_Task statement_
Copy the records below word for word, starting at the line that contains "What is the difference between the highest" and ending with the last line of the records.

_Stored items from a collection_
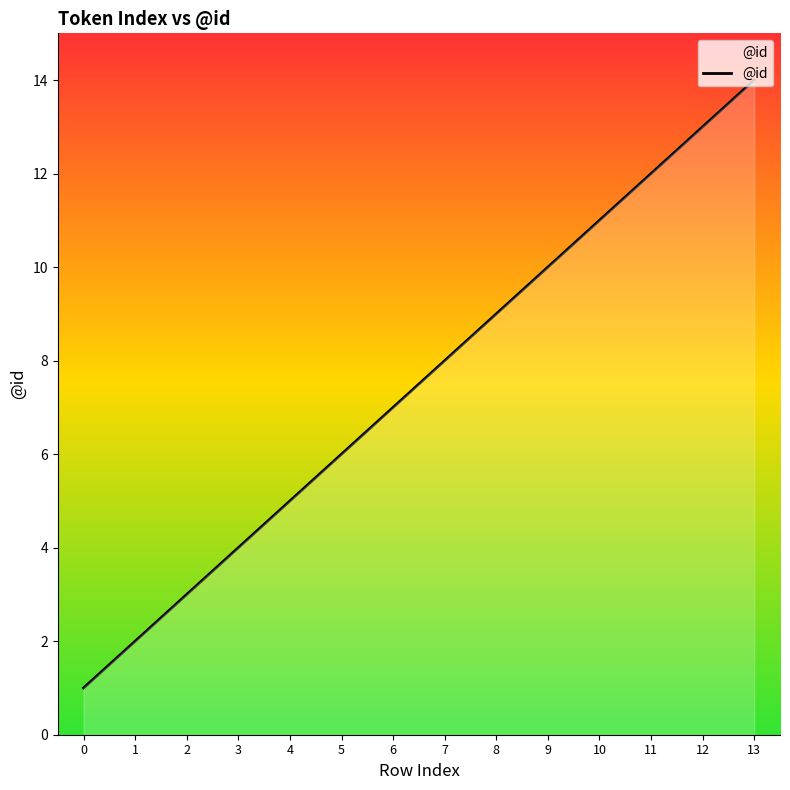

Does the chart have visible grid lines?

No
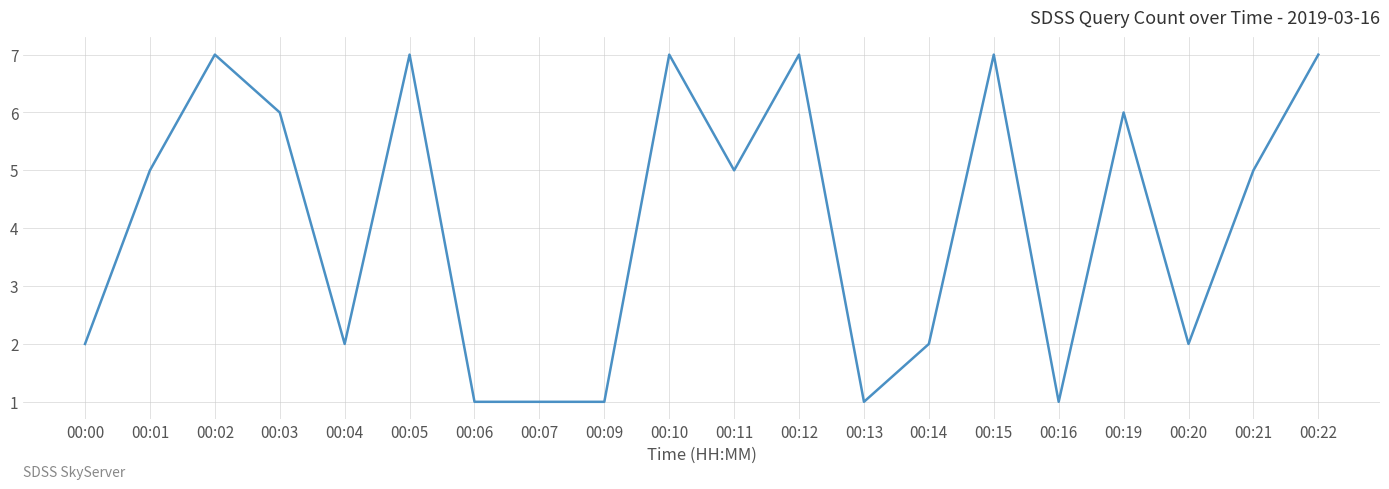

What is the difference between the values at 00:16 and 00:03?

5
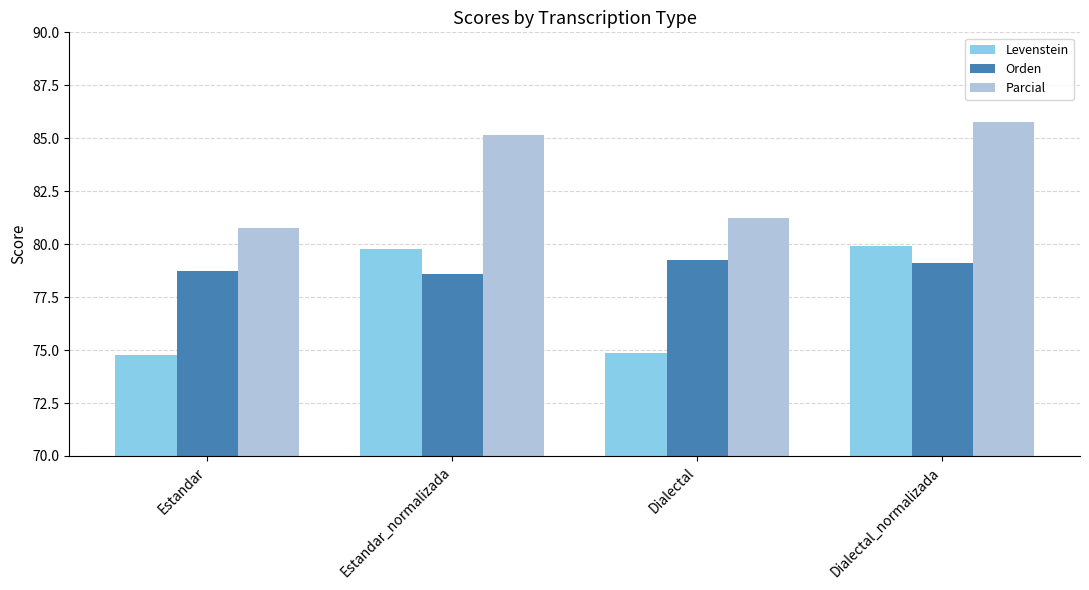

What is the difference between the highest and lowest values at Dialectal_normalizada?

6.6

_Solution for this problem_
What is the difference between the highest and lowest values at Dialectal_normalizada?

6.6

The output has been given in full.